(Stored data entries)
[Start of Attachment]
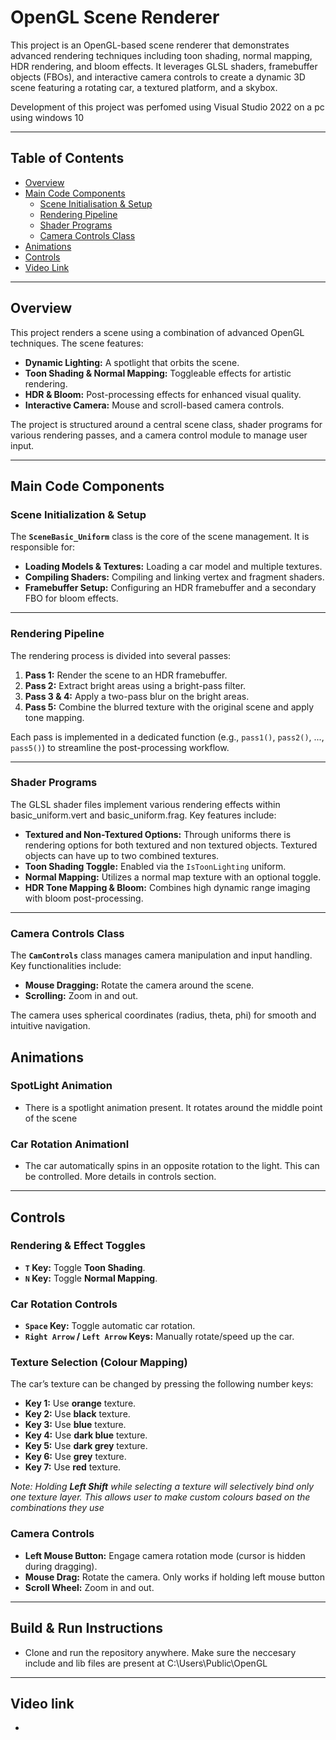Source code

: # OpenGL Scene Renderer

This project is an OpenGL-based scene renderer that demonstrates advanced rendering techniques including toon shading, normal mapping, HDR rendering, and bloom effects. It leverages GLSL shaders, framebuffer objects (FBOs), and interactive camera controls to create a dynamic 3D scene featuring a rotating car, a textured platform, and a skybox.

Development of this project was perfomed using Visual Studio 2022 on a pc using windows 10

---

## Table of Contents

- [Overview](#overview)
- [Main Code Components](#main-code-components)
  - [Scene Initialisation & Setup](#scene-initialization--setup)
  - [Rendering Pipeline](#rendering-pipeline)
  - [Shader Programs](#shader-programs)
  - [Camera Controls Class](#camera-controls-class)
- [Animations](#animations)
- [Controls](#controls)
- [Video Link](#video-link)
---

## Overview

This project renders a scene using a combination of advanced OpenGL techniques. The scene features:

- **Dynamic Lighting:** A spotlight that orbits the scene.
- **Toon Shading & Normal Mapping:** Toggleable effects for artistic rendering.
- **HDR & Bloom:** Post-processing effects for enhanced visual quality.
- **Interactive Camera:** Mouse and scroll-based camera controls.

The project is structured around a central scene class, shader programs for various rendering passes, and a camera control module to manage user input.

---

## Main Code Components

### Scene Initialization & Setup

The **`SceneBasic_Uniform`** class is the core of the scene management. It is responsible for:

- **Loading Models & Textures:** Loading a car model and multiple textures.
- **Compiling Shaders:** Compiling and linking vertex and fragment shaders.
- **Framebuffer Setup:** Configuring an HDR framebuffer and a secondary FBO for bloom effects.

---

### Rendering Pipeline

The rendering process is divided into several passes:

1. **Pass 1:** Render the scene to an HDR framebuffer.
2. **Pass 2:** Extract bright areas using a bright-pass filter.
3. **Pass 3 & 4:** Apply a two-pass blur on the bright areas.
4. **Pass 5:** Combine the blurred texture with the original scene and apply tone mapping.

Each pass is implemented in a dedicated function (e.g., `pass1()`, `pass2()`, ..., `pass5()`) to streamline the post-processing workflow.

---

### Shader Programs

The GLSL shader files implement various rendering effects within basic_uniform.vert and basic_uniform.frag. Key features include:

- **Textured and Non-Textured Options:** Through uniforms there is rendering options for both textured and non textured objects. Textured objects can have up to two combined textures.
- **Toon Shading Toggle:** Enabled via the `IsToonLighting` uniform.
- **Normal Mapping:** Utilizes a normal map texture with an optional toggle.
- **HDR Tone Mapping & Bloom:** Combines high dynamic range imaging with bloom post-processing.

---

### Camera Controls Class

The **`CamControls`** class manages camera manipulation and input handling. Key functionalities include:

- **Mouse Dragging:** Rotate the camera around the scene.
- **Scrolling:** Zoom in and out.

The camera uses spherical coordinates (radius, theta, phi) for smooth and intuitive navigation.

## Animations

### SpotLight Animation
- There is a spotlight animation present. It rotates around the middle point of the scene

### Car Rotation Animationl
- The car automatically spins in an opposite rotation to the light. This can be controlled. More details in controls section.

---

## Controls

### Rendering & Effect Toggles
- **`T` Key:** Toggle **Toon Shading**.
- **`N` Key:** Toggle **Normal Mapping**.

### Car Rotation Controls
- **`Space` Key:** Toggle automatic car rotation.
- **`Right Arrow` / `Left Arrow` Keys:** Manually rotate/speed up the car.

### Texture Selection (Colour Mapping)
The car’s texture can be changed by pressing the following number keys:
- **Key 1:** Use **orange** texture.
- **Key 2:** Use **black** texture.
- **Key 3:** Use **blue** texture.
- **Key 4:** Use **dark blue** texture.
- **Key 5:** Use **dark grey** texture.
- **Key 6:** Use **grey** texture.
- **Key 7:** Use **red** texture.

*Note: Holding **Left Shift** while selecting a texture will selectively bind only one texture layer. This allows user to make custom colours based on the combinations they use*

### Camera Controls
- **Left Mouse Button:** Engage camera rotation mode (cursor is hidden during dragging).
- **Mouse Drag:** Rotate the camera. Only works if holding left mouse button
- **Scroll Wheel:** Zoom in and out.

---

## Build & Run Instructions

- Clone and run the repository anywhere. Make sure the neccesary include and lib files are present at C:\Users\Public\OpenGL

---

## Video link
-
[End of Attachment]
[Start of Attachment]
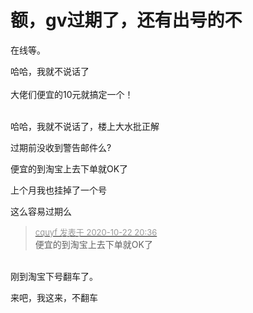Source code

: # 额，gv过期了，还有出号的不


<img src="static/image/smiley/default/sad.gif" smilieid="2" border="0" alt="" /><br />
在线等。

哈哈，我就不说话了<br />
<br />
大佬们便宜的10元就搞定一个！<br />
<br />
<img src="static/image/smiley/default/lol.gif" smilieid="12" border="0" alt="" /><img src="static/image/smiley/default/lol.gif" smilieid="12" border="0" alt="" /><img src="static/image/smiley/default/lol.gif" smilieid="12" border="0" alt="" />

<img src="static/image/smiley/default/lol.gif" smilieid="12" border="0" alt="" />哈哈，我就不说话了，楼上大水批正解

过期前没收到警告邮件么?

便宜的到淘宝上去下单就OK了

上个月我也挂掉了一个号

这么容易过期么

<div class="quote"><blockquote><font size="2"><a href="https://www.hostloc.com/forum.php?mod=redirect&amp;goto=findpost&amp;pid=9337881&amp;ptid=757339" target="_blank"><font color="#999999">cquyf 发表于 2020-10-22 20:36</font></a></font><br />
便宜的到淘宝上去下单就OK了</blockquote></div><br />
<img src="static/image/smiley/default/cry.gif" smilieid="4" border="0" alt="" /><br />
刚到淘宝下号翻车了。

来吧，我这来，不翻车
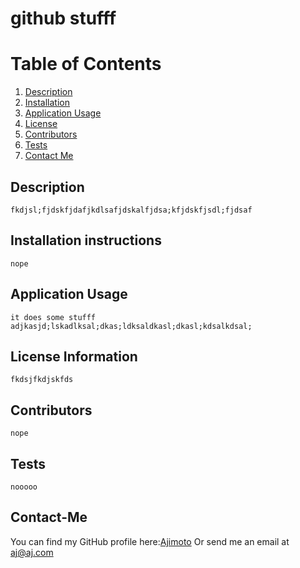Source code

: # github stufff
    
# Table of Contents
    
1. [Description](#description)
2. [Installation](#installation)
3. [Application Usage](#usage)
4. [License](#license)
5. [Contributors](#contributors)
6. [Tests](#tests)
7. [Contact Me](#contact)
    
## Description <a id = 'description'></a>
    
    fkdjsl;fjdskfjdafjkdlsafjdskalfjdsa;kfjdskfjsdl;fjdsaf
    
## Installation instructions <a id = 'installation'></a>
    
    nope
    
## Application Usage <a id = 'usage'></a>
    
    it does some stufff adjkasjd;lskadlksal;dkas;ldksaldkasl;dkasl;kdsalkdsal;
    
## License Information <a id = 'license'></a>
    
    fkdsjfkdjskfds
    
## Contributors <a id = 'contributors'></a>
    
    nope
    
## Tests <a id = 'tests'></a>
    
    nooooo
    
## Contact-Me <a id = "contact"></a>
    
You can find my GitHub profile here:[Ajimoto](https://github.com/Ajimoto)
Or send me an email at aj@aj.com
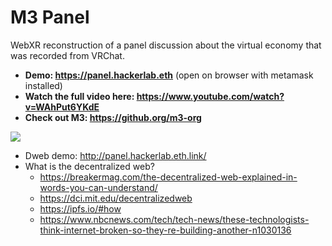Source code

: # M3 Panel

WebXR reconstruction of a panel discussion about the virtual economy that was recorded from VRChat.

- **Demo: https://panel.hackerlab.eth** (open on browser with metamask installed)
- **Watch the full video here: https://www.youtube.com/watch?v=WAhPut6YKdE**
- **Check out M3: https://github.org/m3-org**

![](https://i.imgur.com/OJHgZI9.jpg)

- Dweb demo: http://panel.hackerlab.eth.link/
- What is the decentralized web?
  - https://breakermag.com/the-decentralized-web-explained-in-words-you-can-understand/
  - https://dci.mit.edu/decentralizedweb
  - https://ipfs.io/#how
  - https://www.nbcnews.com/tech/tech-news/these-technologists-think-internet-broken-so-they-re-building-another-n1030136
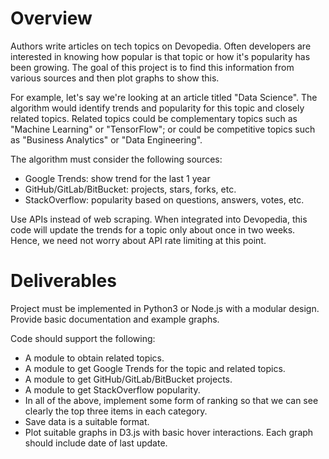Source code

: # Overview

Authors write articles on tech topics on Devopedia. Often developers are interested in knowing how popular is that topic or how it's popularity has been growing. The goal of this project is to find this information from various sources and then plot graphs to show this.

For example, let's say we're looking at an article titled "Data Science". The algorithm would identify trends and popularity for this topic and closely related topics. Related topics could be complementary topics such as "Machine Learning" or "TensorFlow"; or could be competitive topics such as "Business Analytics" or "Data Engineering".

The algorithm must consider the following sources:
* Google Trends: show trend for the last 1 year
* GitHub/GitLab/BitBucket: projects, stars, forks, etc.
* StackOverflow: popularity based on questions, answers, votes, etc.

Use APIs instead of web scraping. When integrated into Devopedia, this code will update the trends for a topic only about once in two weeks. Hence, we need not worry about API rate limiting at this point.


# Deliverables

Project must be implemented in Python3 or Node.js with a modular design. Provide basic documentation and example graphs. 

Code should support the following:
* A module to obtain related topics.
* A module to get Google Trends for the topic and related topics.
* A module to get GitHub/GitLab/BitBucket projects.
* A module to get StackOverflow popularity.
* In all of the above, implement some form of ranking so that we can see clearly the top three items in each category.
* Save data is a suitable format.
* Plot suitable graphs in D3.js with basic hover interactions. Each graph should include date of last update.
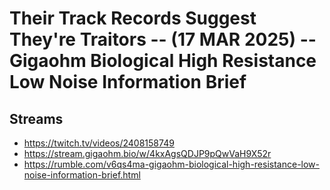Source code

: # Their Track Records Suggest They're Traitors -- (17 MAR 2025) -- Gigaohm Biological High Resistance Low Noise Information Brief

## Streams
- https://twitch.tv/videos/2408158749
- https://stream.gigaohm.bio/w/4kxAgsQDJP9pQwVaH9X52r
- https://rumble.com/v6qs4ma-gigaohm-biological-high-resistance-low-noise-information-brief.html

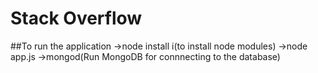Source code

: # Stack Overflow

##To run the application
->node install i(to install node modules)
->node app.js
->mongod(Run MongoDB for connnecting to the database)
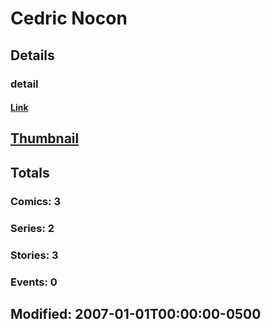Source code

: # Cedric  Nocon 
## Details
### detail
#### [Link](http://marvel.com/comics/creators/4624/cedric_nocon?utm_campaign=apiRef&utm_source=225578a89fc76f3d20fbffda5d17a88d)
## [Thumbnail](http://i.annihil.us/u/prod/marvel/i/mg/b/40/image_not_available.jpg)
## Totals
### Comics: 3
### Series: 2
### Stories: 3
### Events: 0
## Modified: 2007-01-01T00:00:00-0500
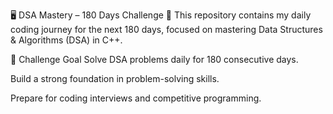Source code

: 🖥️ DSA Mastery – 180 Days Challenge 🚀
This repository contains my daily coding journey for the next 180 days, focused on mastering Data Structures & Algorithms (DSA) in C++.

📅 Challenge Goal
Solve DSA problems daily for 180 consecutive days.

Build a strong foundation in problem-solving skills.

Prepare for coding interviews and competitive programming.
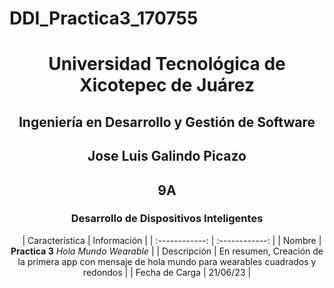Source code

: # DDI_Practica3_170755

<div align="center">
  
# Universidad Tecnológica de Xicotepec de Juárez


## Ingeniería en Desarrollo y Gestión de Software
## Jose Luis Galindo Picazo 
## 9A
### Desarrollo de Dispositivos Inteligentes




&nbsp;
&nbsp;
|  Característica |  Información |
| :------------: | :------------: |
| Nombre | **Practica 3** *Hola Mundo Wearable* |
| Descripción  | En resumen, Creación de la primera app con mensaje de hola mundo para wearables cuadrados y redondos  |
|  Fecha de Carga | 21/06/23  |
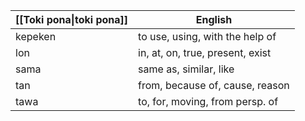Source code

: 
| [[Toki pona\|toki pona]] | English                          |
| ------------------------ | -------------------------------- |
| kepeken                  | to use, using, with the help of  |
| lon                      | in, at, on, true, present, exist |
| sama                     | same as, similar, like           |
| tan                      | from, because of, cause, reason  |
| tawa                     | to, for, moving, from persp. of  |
[End of Attachment]
[Start of Attachment]
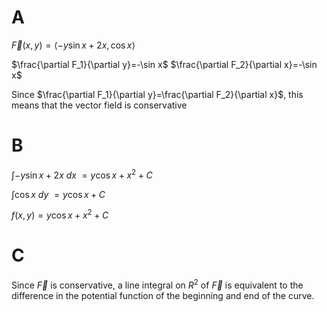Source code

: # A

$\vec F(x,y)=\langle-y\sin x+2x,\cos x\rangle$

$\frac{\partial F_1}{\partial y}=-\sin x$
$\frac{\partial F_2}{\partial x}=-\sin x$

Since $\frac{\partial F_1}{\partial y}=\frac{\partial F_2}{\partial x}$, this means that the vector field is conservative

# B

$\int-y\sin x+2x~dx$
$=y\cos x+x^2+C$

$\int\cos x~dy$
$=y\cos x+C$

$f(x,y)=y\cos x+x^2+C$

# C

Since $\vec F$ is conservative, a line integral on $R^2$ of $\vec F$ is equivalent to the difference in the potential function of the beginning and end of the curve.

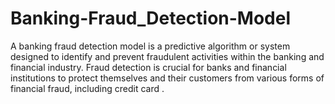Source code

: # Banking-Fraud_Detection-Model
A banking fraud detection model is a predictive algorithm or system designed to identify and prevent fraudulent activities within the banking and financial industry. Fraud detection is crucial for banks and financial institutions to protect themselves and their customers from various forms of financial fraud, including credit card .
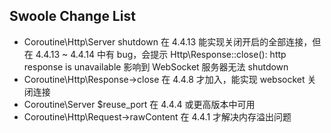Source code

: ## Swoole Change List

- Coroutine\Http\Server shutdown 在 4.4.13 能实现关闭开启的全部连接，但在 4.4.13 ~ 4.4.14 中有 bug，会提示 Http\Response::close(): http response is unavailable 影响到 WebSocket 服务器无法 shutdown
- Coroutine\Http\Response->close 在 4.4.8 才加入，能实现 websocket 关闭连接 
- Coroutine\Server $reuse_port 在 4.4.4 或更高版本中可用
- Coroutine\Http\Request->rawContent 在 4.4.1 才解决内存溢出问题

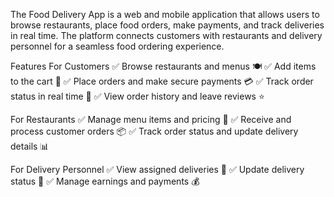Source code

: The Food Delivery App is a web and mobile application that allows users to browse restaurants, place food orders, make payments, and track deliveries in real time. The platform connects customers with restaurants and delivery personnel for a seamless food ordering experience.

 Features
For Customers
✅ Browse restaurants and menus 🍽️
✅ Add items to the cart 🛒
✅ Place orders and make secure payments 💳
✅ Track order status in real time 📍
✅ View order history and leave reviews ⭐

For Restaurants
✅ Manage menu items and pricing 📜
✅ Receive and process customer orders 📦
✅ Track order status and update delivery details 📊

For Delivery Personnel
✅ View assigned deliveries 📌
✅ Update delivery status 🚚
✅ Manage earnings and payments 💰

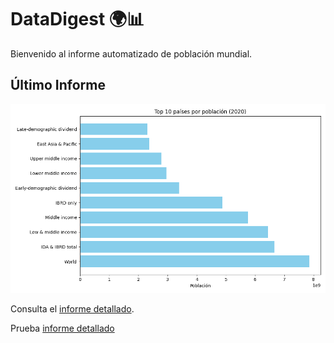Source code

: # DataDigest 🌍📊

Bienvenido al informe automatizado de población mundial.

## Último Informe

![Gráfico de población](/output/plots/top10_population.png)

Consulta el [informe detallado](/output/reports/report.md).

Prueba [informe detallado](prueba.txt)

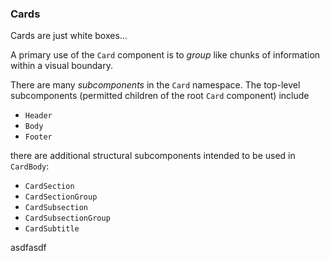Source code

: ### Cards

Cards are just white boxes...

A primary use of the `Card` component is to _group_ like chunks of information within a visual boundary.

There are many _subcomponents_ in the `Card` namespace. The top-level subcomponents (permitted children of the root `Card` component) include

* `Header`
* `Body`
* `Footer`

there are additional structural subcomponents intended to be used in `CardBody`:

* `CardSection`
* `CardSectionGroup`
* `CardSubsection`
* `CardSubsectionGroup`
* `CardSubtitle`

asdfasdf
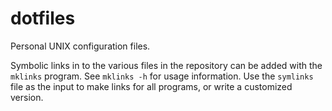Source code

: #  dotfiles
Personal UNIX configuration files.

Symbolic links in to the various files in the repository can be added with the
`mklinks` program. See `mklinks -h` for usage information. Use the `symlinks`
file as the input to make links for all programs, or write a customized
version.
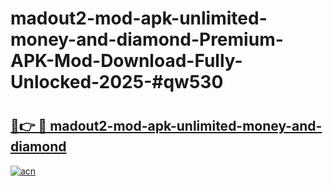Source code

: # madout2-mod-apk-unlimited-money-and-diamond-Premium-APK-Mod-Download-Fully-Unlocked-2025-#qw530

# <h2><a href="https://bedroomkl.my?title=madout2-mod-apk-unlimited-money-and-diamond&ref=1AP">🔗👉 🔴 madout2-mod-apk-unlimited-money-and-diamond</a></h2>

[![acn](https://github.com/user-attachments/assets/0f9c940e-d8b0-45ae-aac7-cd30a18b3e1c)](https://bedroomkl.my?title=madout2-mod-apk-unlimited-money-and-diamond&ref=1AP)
[End of Attachment]
AIM OF THE EXERCISE: Copy each line above that contains the word "Desarrollo".

WRITTEN SOLUTION:
## Ingeniería en Desarrollo y Gestión de Software
### Desarrollo de Dispositivos Inteligentes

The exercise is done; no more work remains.